Snow drifts in cartoonish swirls down the asphalt of my sleepy lane; in the same billowy breath, the muddy make of melted storms leaves the bank of the creek in my backyard glistening with manure-y dunes. I hear the ethereal wind instruments of spring, lilting in a too-soon summer song. And through all of this, with wandering steps and slow, leads unfailing fool Truth: It is the season of the un-season.

By rights, I am attached to the definitions of humanity. I cull description and boundary. However much I vaunt my open-mindedness, it recoils in an instant when I recall that I cling to names. A leaf. A brook. Wind. Winter. Spring. For without a name, to us, things are no things at all.

Which is most likely why the calm uncertainty of this state of in between causes me distress. This is not winter, and it is not spring. And if I were to call it spring-winter or winter-spring, what would anyone know of it? But if I say the creek babbles in idle chatter while my boots trudge through snow banks, nobody would call me mad. Perhaps there should be more than four seasons, and perhaps we should make it known.

At the moment, however, there is only the turmoil of Nature’s limbo: we are not this and we are not that. And in not knowing, I am dreadfully depressed. When it is winter—when the skies stretch limb to limb with gray and pocked canvases of white cover every scene; when my hands curl up, glowing red and wrinkled from the cold; when schools shut their doors and fireplaces roar—then I can nestle into comfort. I know I am who I am in a season that is. And I know what to do with it.

Or when it is spring—when the flowers dust off their piercing yellows and creatures of earth and sky put away their yawns—then I can resurrect the poetry of resurrection and the culture of newness that pervades every winding stream, every nascent forest, every blue-patched sky.
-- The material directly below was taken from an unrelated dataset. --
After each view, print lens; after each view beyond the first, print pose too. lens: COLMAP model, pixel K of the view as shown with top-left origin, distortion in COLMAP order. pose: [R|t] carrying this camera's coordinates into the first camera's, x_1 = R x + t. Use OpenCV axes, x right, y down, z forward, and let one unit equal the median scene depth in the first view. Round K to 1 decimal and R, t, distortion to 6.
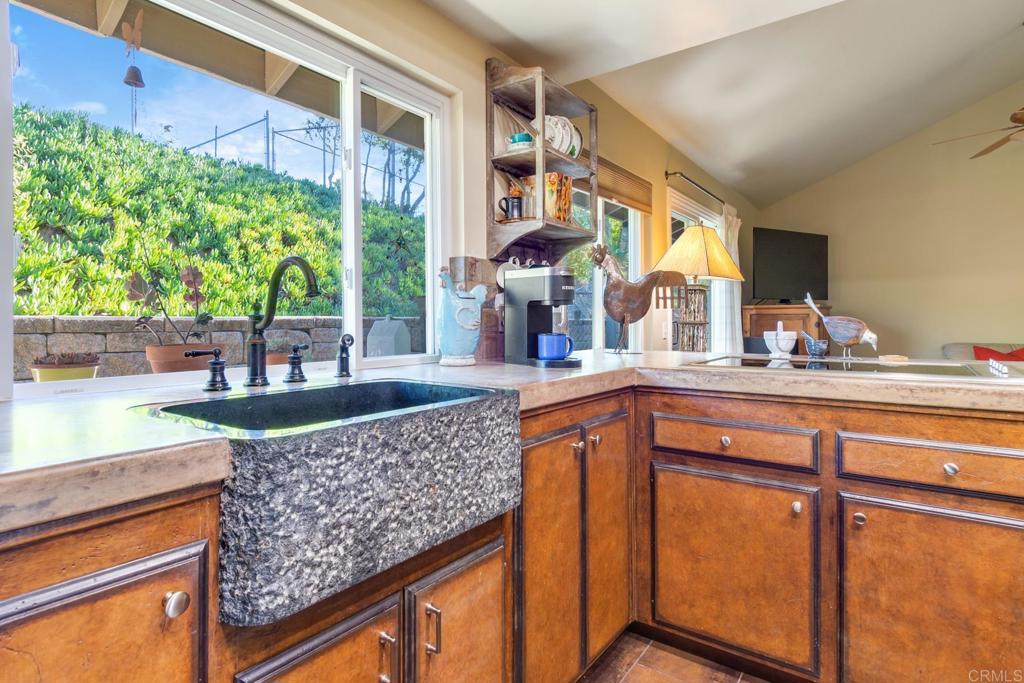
lens RADIAL K [[536.6, 0, 495.6], [0, 536.6, 312.6], [0, 0, 1]] dist [0.007543, -0.011023]
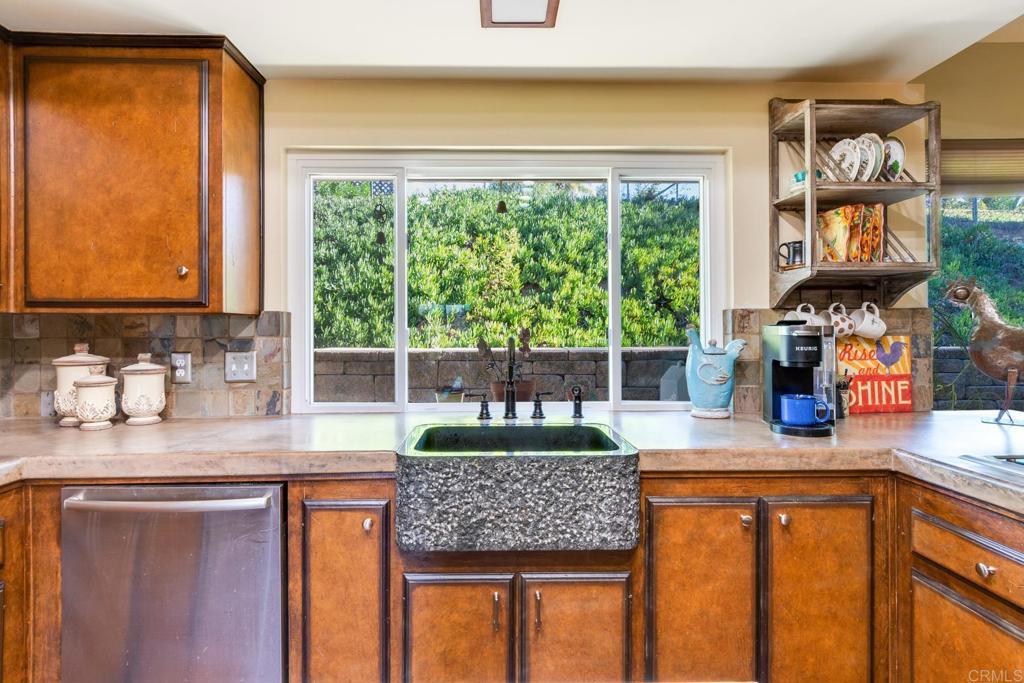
lens RADIAL K [[536.6, 0, 509.7], [0, 536.6, 322.1], [0, 0, 1]] dist [0.007543, -0.011023]
pose [[0.621914, -0.006900, -0.783056, 0.828201], [0.014634, 0.999889, 0.002812, -0.155416], [0.782949, -0.013208, 0.621945, 0.056050]]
I can reach my bare hands to the sky and feel them bask in the sun’s warmth.

But what do I do when my hands still curl and the brook unleashes her diatribes? Or when snow prances down a road sided with buds of newly-minted blossoms flowering and grown? It is the time of the year that is paradoxical, ironic, juxtaposed with itself. And as one desperately limited and caged creature in that world, I shut up my mind and turn inward. I pretend away existence for the preference of my own self-indulgent fantasies. I live in a Norman Rockwell painting.
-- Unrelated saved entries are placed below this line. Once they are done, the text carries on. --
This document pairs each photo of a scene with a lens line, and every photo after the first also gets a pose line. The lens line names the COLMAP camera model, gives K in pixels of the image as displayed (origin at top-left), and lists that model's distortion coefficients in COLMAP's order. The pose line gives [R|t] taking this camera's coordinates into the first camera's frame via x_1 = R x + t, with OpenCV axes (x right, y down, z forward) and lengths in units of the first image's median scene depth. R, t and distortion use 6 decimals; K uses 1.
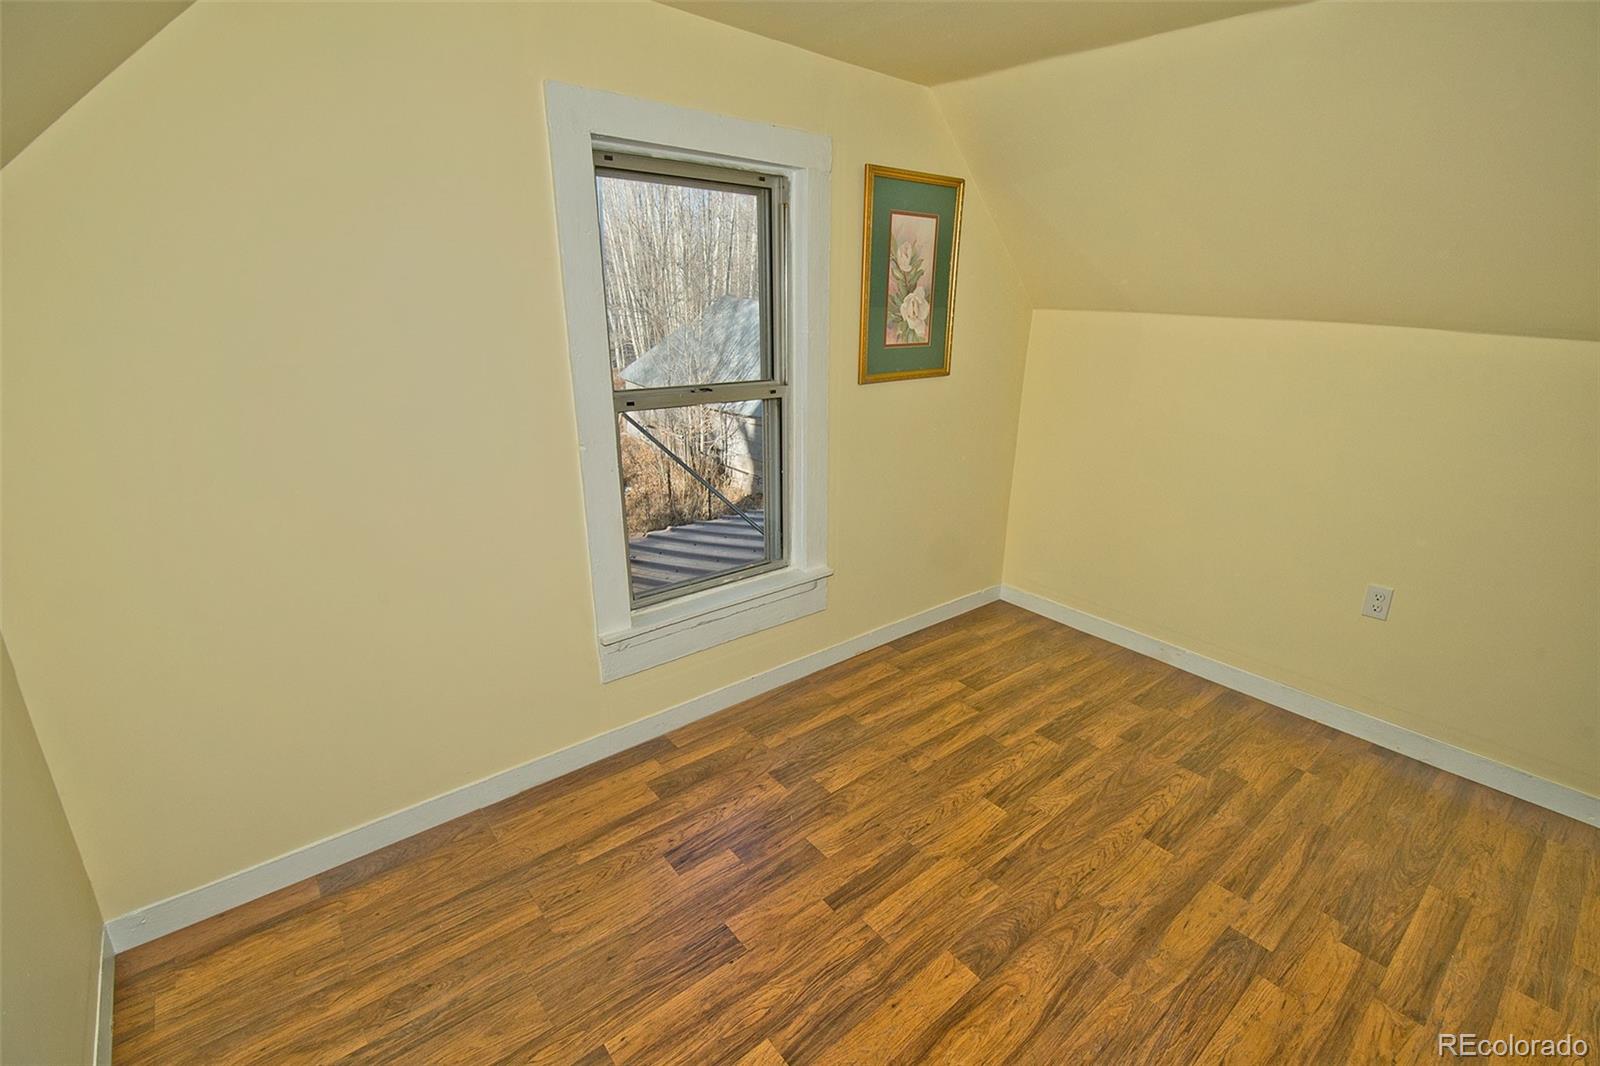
lens RADIAL K [[732.0, 0, 832.1], [0, 732.0, 525.5], [0, 0, 1]] dist [0.016424, -0.006339]
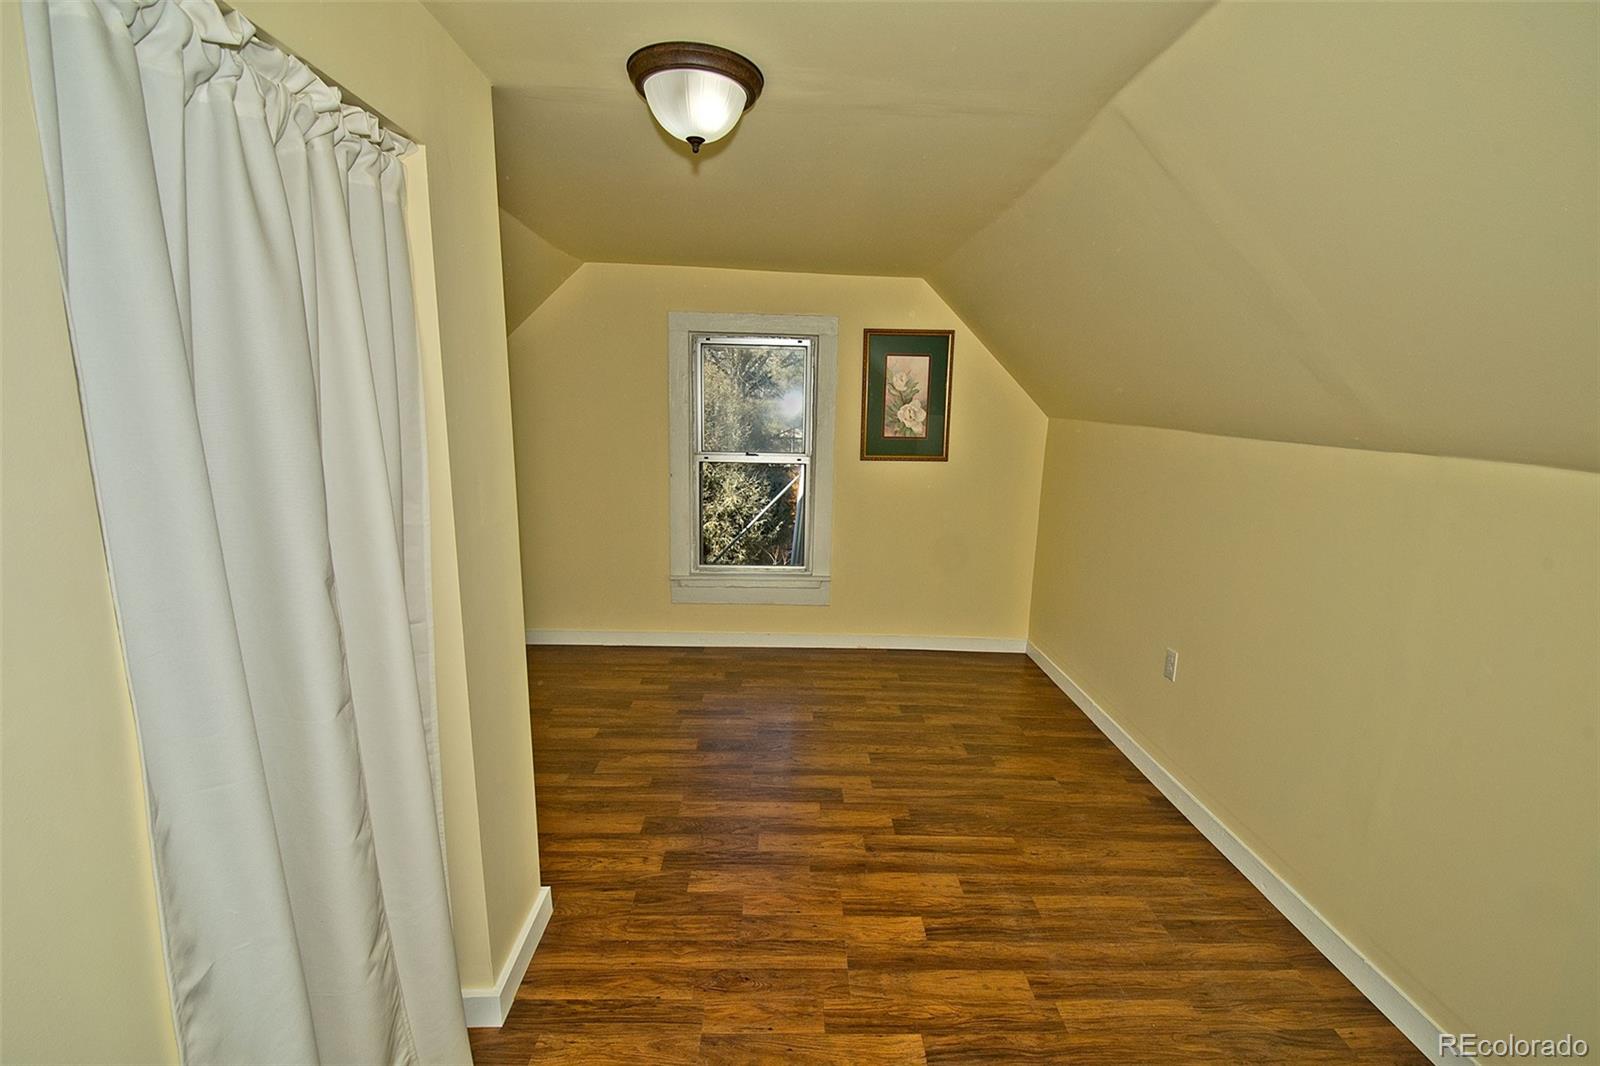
lens RADIAL K [[670.8, 0, 798.0], [0, 670.8, 532.0], [0, 0, 1]] dist [-0.037422, -0.000104]
pose [[0.773824, 0.119412, -0.622042, 1.081645], [-0.203462, 0.976884, -0.065578, 0.101878], [0.599833, 0.177308, 0.780233, -0.220271]]
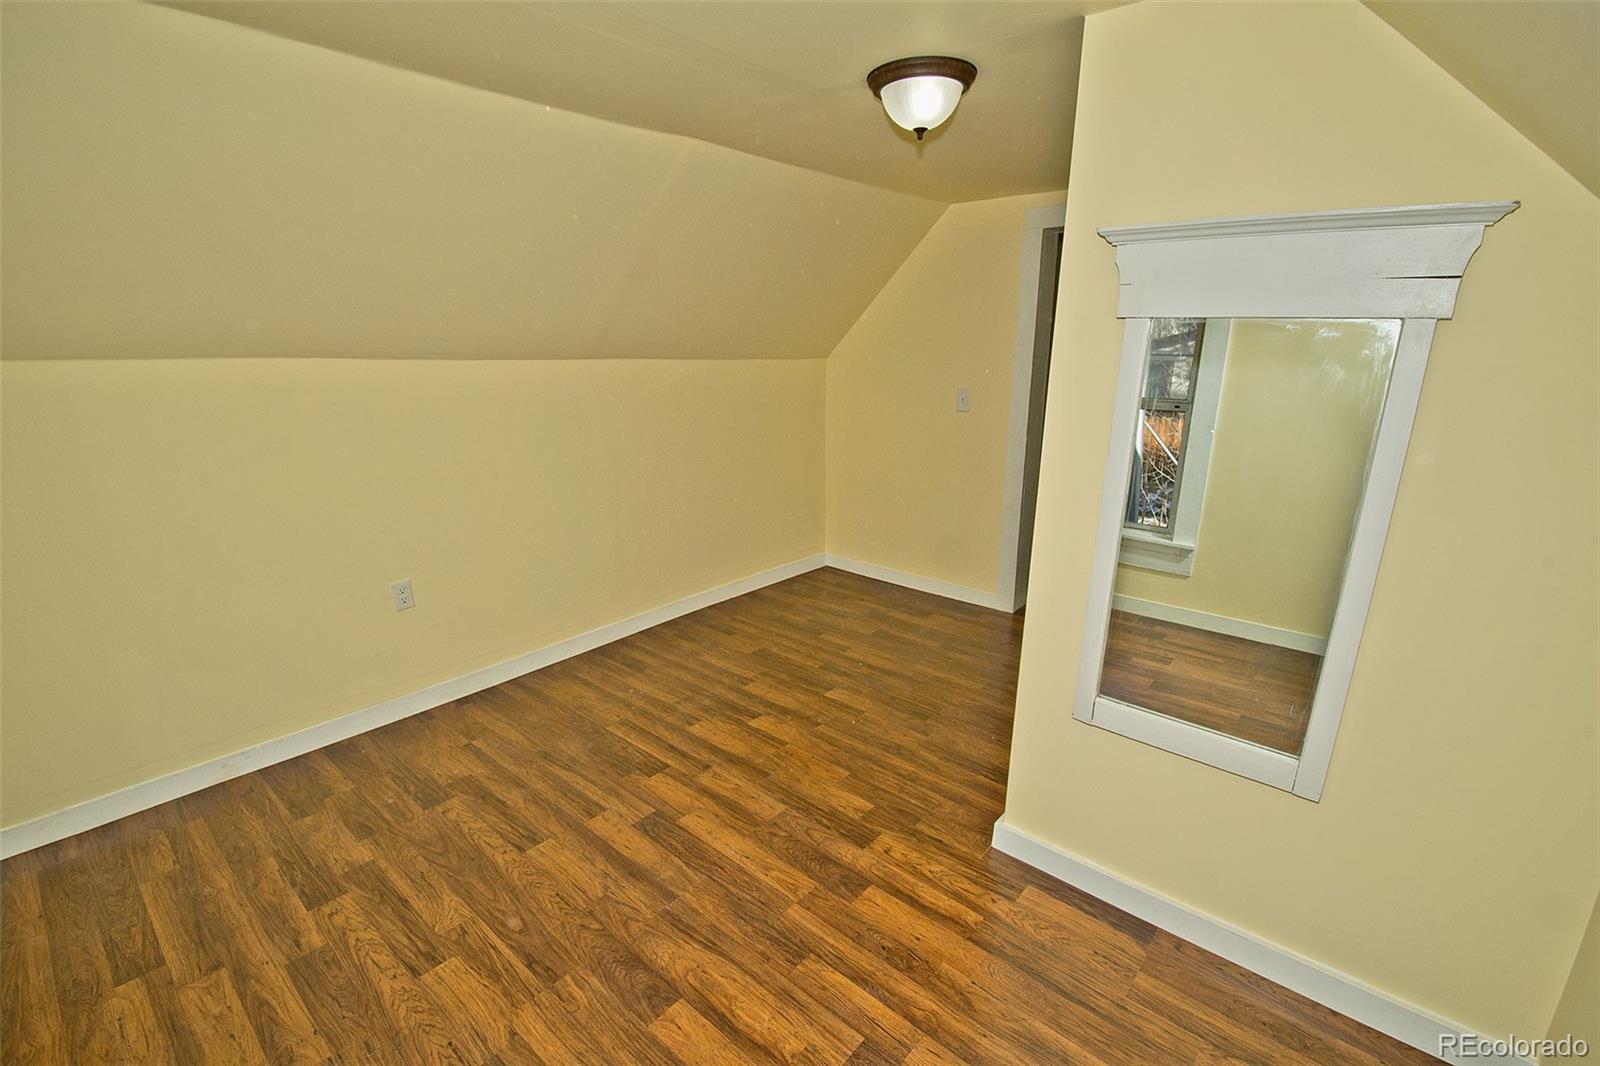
lens RADIAL K [[691.4, 0, 804.8], [0, 691.4, 546.0], [0, 0, 1]] dist [-0.011527, -0.000713]
pose [[-0.133106, -0.299726, 0.944694, -0.410597], [0.290018, 0.899675, 0.326305, -0.164978], [-0.947720, 0.317411, -0.032826, 0.506116]]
Writers should rejoice in these oddities—after all, every unique thing holds the makings of a muse. And yet, for me there is no luscious narrative, no creeping sadness, no rounded swell of life that holds its reason and explanation. It is enough for me to say: “You do not make sense, Mother.” And then, off to what distracts me.
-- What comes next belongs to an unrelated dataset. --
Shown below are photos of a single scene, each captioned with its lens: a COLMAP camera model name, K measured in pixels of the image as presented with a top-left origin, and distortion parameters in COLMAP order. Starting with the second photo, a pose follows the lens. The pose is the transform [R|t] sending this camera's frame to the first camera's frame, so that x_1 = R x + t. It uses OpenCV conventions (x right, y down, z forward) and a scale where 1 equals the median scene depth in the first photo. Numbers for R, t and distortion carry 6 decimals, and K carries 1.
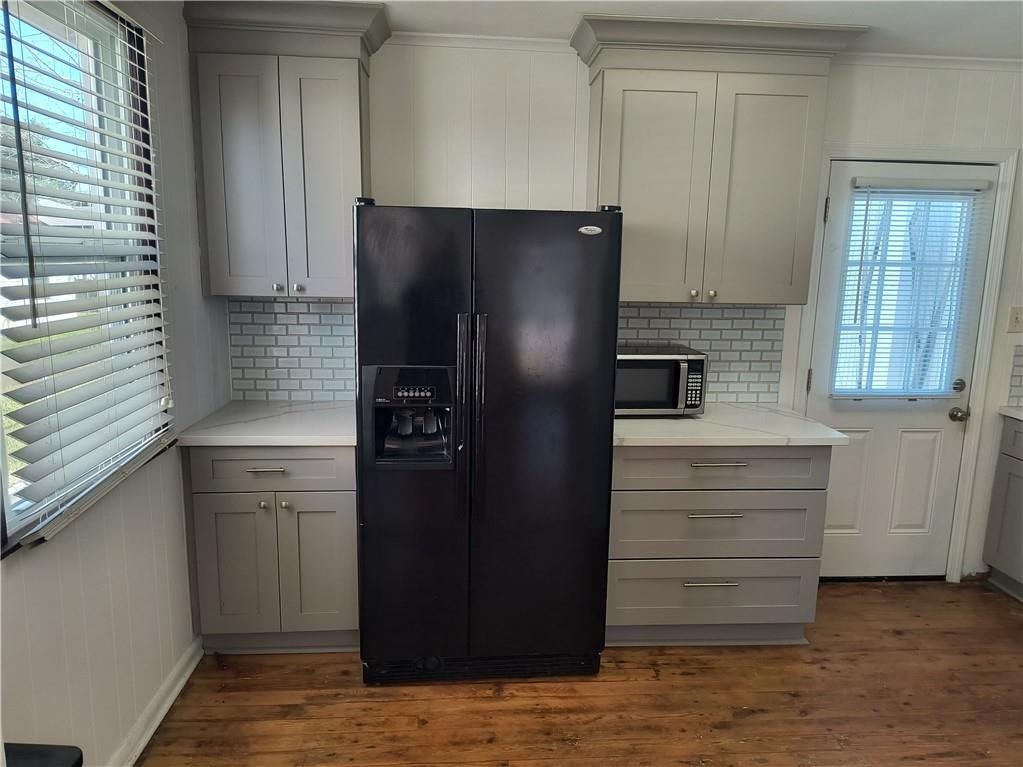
lens RADIAL K [[722.6, 0, 505.2], [0, 722.6, 391.7], [0, 0, 1]] dist [0.012431, -0.026794]
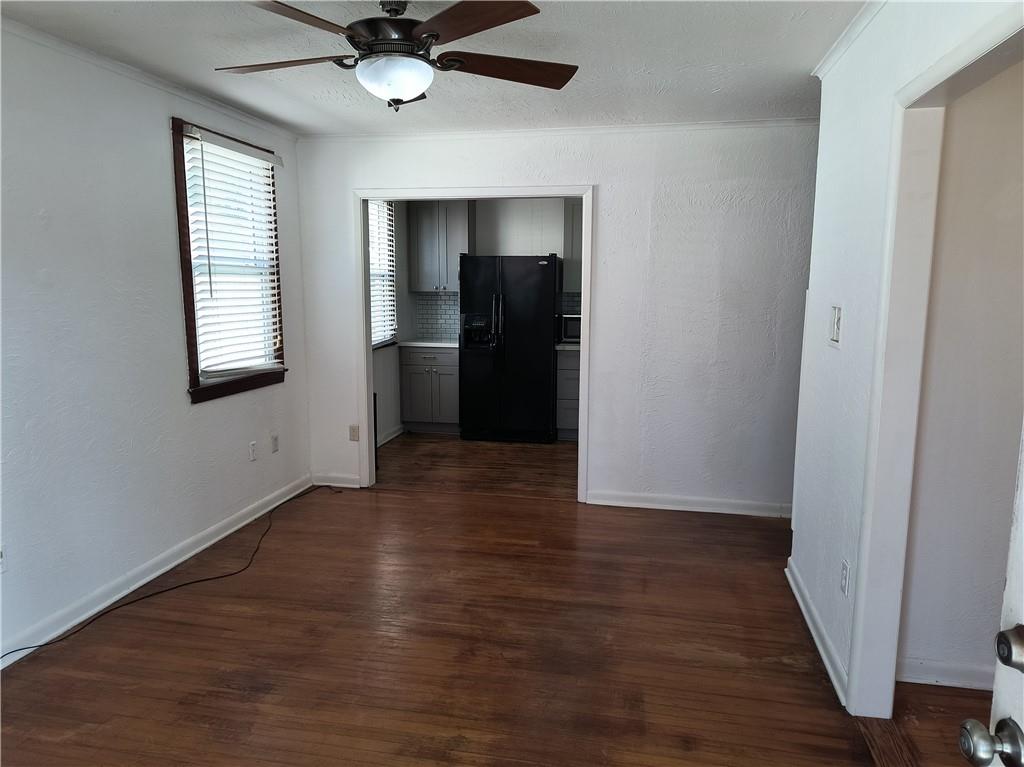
lens RADIAL K [[723.3, 0, 508.4], [0, 723.3, 387.6], [0, 0, 1]] dist [0.012431, -0.026794]
pose [[0.966353, 0.025985, -0.255904, 0.567600], [-0.037751, 0.998439, -0.041172, 0.288204], [0.254435, 0.049447, 0.965825, -1.317545]]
Though I am still free in some respects, and altered by ideas not my own. And so, if spirits move about within us—and within the odd and temporal world—let them come and work a day on me. Perhaps an hour is all the more I’ll need, but I’m not confident. And it may be that when I have finally found a wintry stone on which to lay my head beneath a springtime sun while smiling, Mother will have changed on us again, and I will be forced to write of old and stale seasons.